■ WHAT THE TASK ASKS:
Reproduce the listing below verbatim, omitting the picture markers.

(Element and region data)
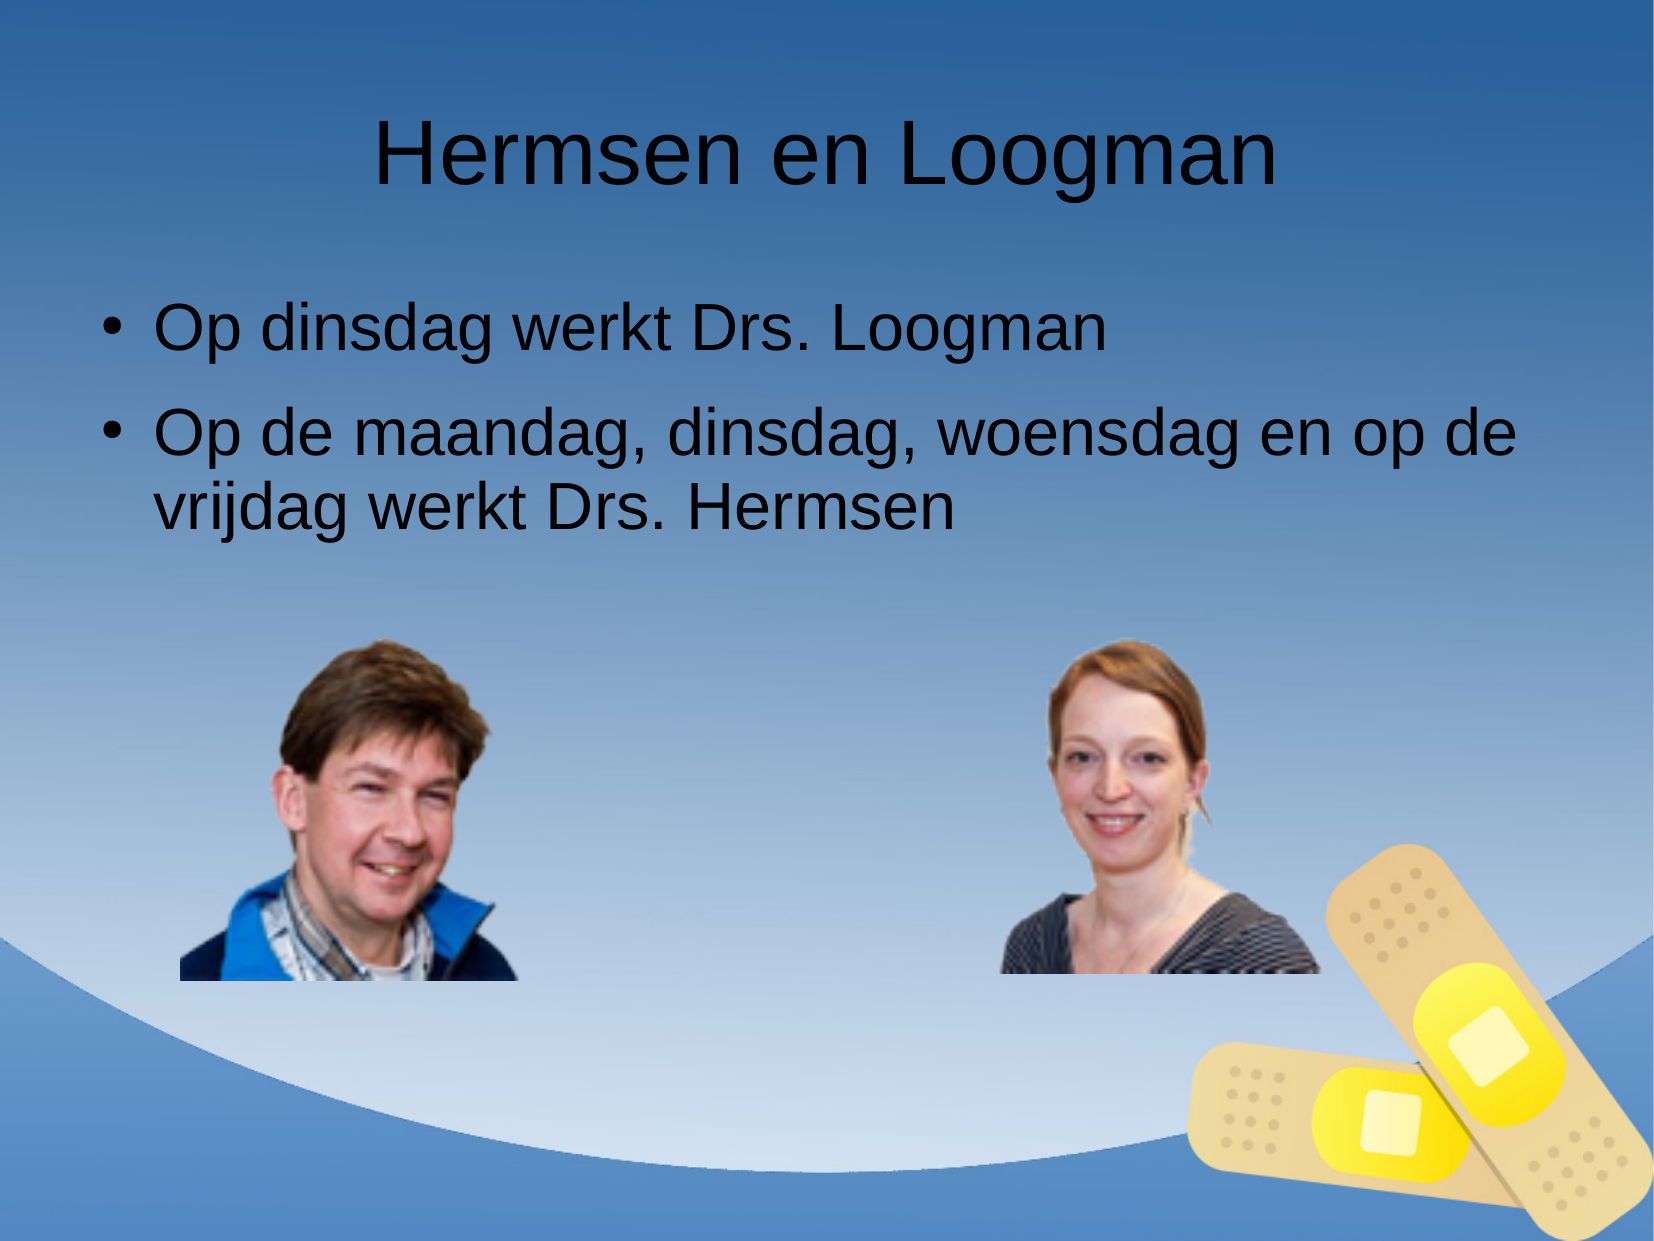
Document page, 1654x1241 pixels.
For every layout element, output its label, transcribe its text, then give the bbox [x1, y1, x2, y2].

title Hermsen en Loogman [82, 49, 1571, 257]
list Op dinsdag werkt Drs. Loogman Op de maandag, dinsdag, woensdag en op de vrijdag werkt Drs. Hermsen [82, 290, 1571, 1010]
picture [0, 0, 1654, 1241]
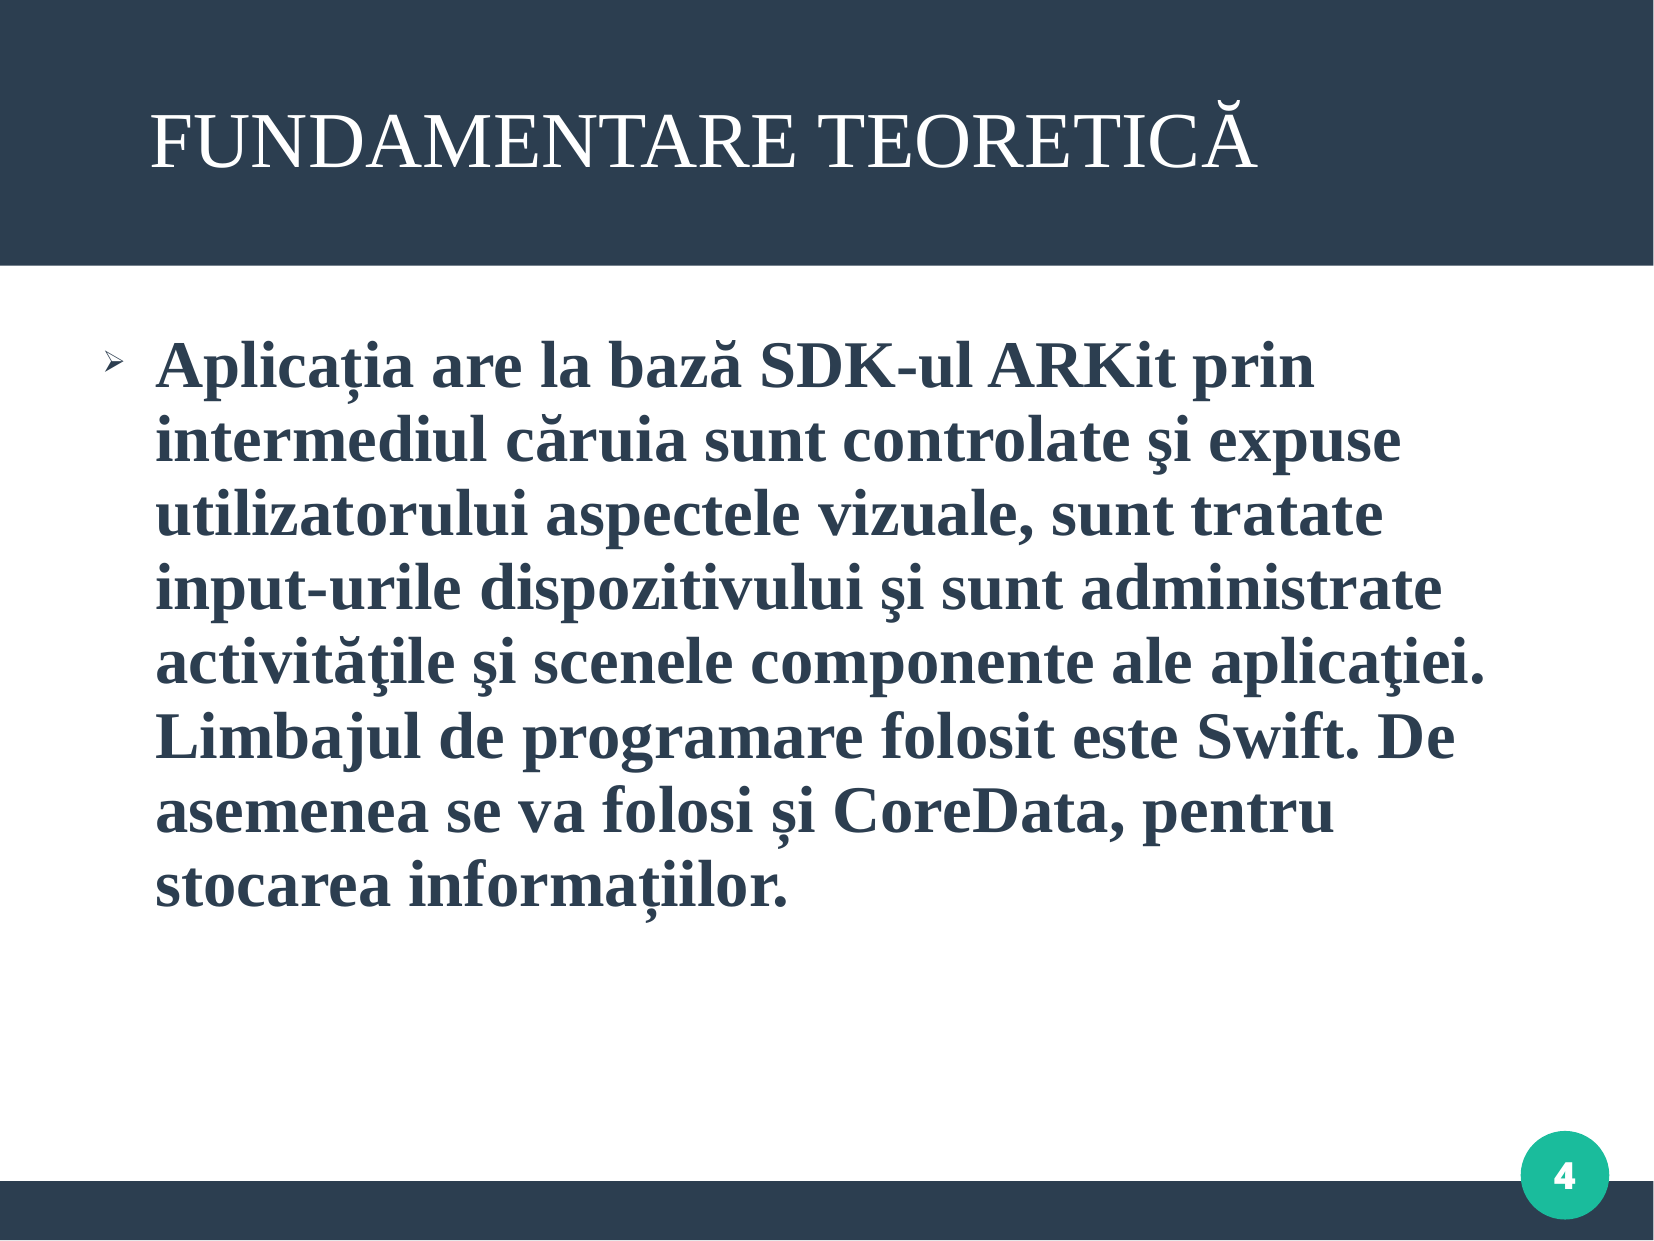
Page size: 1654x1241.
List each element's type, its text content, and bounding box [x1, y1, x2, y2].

text_box FUNDAMentare teoretică [135, 90, 1366, 193]
list Aplicația are la bază SDK-ul ARKit prin intermediul căruia sunt controlate şi expuse utilizatorului aspectele vizuale, sunt tratate input-urile dispozitivului şi sunt administrate activităţile şi scenele componente ale aplicaţiei. Limbajul de programare folosit este Swift. De asemenea se va folosi și CoreData, pentru stocarea informațiilor. [84, 328, 1561, 1156]
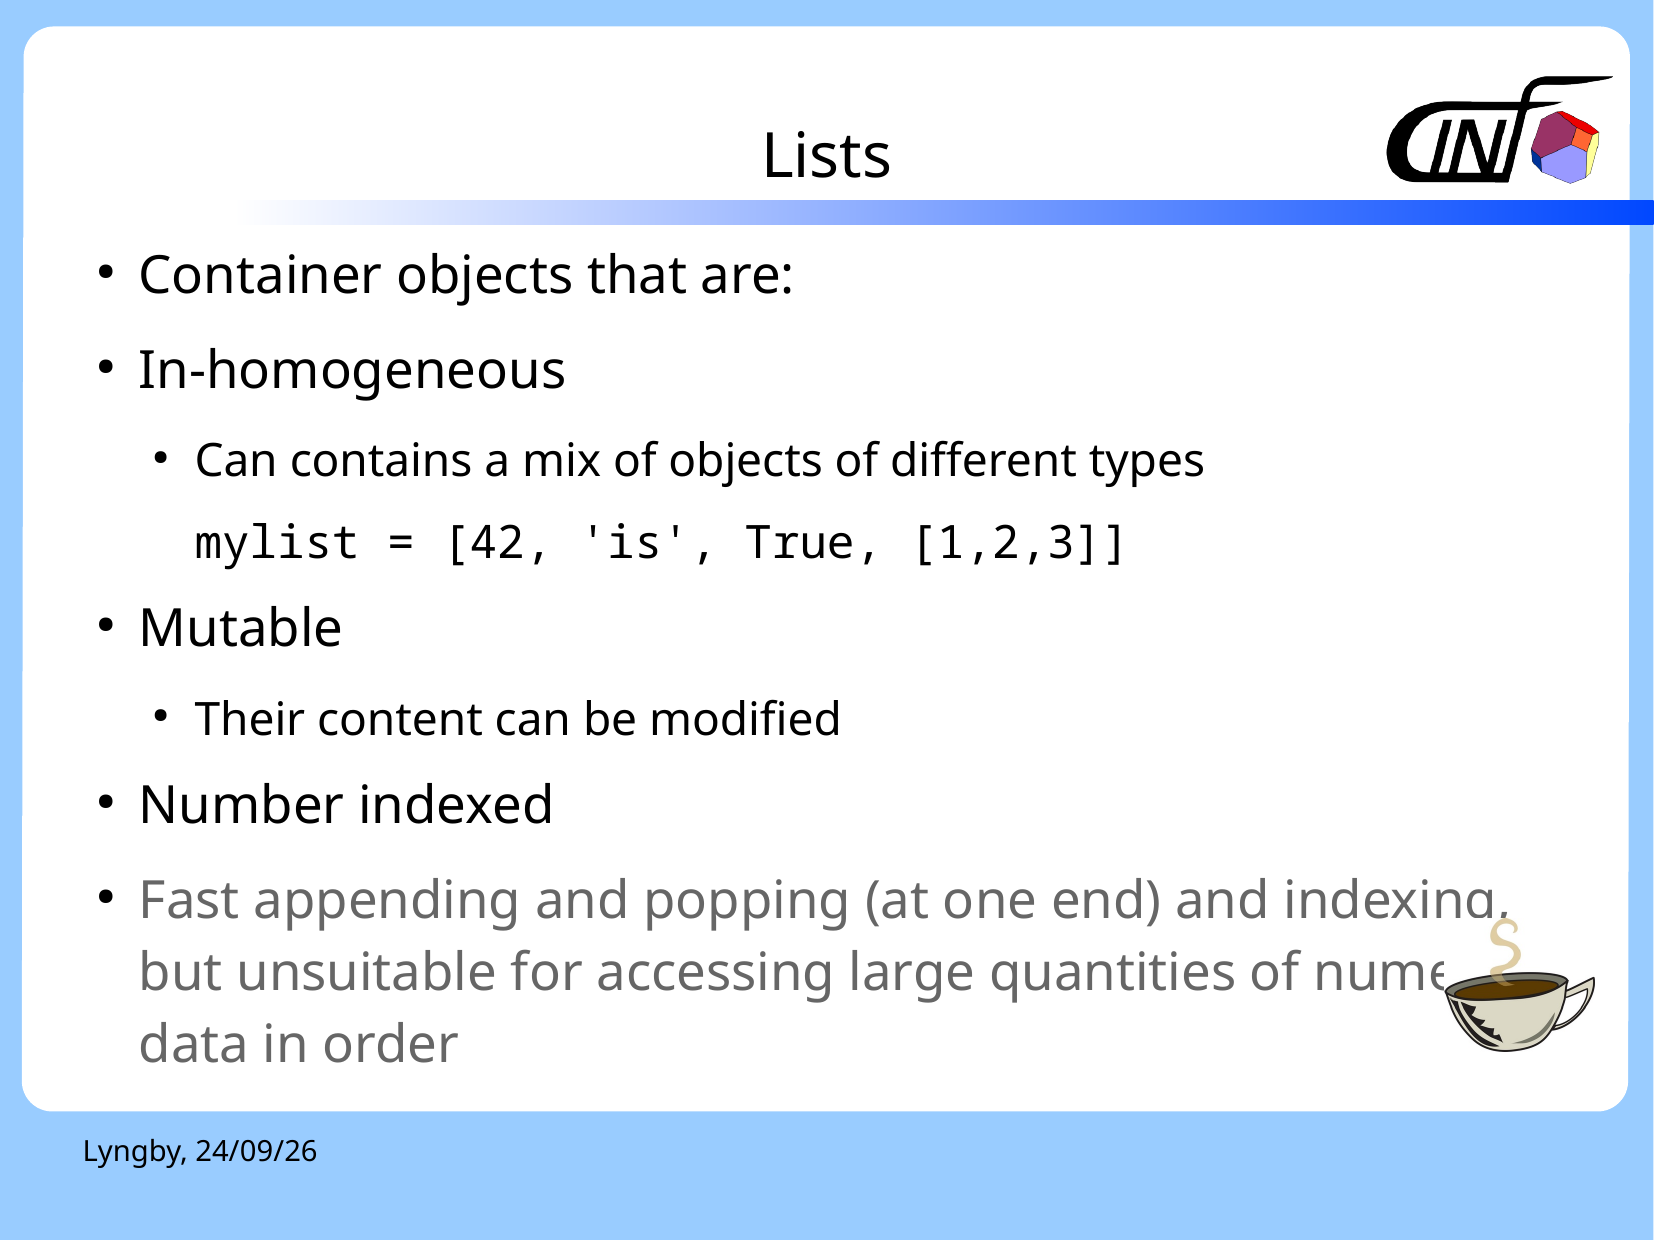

■ SOLUTION:
Document page, 1654x1241 pixels.
For every layout element, output its label, transcribe its text, then give the bbox [x1, y1, x2, y2].

title Hermsen en Loogman [82, 49, 1571, 257]
list Op dinsdag werkt Drs. Loogman Op de maandag, dinsdag, woensdag en op de vrijdag werkt Drs. Hermsen [82, 290, 1571, 1010]
picture [0, 0, 1654, 1241]
Page size: 1654x1241.
List each element's type, its text content, and bounding box [x1, y1, x2, y2].

text_box FUNDAMentare teoretică [135, 90, 1366, 193]
list Aplicația are la bază SDK-ul ARKit prin intermediul căruia sunt controlate şi expuse utilizatorului aspectele vizuale, sunt tratate input-urile dispozitivului şi sunt administrate activităţile şi scenele componente ale aplicaţiei. Limbajul de programare folosit este Swift. De asemenea se va folosi și CoreData, pentru stocarea informațiilor. [84, 328, 1561, 1156]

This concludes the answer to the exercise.